Brano da esaminare:

----------

Si chiamerà RES (Rifiuti e servizi) la nuova tassa comunale elaborata dai tecnici del Dipartimento per la Semplificazione Normativa che andrà a sostituire la Tassa per lo smaltimento dei rifuti solidi urbani (TARSU) e la Tariffa di igiene ambientale (TIA).

E’ una delle novità del decreto legislativo approvato dal Consiglio dei Ministri del 24 ottobre 2011 e contenente le ultime norme correttive in materia di federalismo.

Il nuovo tributo comunale entrerà in vigore dal 2013 e comprenderà, oltre alla tassa ambinetale per lo smaltimento dei rifiuti, anche una quota per la sicurezza, l’illuminazione e la gestione delle strade (manutenzione, pulizia).

La componente “rifiuti” sarà proporzionata “alle quantità e qualità medie ordinarie di rifiuti prodotte per unità di superficie, in relazione agli usi e alla tipologia di attività svolte” mentre la componente “servizi” sarà calcolata in base al valore dell’immobile attraverso un’aliquota comunale.

Saranno previste agevolazioni ed esenzioni in base al reddito e all’eventuale sovrapposizione con altri tributi (Ici e Imu).

----------

(Dati per la stima della distorsione dell'obiettivo)
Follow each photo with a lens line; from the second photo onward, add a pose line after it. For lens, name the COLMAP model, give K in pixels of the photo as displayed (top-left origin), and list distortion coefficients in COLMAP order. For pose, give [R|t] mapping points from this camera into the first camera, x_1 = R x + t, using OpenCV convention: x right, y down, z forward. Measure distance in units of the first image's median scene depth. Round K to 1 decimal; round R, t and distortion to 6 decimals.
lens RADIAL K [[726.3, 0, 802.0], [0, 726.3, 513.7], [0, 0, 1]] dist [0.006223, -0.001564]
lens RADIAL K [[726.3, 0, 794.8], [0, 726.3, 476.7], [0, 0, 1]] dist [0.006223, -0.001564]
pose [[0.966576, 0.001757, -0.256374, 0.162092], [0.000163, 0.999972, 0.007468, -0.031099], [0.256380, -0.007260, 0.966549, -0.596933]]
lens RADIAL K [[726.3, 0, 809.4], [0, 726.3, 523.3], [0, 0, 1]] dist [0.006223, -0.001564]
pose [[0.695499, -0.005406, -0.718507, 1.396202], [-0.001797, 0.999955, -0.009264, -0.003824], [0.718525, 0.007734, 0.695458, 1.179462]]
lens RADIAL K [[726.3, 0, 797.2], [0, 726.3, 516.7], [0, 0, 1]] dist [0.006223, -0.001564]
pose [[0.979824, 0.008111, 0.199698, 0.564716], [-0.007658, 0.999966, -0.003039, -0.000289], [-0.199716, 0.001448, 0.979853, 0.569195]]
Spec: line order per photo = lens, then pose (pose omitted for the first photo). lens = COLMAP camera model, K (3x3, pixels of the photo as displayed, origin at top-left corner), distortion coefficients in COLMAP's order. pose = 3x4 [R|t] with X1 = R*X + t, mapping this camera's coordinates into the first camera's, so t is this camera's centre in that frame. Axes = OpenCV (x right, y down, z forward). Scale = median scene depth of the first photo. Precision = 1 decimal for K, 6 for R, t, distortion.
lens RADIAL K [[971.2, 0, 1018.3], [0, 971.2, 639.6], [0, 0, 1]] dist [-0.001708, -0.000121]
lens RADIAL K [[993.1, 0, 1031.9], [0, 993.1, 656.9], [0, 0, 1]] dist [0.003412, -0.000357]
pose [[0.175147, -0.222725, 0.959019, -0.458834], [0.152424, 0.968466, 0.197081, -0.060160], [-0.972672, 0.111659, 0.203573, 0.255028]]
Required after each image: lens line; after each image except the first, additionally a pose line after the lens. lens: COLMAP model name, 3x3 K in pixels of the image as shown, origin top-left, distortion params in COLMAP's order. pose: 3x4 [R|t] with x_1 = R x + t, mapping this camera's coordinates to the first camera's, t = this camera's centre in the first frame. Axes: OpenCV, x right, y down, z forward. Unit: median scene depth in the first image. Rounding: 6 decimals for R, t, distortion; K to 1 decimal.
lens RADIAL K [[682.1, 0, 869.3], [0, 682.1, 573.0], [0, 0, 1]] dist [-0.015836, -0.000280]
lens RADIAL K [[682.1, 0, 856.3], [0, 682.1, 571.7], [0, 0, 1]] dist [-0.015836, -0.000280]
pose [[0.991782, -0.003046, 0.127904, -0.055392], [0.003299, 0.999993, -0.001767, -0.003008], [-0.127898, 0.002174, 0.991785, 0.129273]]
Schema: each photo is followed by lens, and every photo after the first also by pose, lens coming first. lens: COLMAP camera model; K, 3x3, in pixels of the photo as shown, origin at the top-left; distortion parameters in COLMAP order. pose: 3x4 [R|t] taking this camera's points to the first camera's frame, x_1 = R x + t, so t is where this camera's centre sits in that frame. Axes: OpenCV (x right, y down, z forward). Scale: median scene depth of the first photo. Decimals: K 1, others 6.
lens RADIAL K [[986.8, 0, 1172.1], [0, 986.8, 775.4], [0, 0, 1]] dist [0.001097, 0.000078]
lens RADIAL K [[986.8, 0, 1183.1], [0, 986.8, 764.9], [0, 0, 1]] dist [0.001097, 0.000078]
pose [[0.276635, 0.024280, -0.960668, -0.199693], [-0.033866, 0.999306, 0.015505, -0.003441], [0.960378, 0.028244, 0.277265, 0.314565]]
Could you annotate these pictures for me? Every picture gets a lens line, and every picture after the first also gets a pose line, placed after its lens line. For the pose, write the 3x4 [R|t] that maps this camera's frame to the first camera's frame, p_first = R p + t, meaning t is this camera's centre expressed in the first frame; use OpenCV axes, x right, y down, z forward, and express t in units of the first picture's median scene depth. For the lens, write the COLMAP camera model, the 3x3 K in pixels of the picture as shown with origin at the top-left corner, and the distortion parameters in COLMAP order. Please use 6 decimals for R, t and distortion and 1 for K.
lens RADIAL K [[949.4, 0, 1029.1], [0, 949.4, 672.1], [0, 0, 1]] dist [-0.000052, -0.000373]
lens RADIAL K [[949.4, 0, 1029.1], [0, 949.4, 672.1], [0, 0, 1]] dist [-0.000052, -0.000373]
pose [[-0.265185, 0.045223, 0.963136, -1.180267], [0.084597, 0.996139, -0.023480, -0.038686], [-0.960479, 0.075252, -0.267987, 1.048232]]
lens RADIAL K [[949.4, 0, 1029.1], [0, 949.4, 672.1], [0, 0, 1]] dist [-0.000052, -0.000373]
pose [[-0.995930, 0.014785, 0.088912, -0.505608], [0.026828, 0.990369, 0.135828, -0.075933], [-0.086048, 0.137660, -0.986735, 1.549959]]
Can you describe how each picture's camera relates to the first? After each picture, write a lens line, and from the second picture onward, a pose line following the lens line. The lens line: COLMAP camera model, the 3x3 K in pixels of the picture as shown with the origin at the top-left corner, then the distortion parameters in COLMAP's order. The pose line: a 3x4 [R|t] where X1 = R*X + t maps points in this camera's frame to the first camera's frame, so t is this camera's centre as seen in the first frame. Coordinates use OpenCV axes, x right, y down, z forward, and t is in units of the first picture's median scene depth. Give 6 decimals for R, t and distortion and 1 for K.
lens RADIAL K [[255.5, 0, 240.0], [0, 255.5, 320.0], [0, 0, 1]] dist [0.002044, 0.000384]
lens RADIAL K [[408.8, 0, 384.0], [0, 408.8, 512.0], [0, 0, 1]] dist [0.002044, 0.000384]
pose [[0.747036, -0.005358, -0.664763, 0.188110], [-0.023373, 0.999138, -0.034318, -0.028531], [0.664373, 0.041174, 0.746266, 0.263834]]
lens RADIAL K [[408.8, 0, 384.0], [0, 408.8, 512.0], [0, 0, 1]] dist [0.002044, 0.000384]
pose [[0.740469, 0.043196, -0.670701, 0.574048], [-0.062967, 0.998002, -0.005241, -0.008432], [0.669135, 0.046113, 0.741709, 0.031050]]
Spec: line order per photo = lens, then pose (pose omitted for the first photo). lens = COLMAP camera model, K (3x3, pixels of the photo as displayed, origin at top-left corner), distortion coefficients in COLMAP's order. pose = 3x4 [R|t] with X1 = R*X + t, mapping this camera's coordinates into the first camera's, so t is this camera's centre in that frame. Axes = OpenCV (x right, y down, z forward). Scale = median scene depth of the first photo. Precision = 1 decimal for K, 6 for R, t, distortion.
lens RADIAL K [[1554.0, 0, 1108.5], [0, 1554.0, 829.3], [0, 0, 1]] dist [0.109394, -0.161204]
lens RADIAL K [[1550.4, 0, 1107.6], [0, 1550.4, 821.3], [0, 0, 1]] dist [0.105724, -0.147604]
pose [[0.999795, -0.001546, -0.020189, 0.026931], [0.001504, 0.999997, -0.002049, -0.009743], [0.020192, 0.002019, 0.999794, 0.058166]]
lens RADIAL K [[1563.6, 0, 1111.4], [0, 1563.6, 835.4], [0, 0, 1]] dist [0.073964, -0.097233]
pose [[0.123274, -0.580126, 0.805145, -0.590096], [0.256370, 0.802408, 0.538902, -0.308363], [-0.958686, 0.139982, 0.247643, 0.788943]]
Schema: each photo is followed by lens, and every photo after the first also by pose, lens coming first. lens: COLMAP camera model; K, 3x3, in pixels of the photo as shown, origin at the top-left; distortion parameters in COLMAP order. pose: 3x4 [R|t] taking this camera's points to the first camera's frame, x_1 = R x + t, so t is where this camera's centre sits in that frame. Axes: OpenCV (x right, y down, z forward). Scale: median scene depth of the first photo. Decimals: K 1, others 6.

----------

Consegna:
In base al brano sulla tassa RES, indichi in che modo verranno determinate la componente "rifiuti" e la componente "servizi" del nuovo tributo. Il materiale non ha alcun ruolo in questo esercizio.

Esercizio svolto:
La componente "rifiuti" sarà proporzionata alle quantità e qualità medie ordinarie di rifiuti prodotte per unità di superficie, in relazione agli usi e alla tipologia di attività svolte. La componente "servizi" sarà invece calcolata in base al valore dell'immobile, attraverso un'aliquota comunale.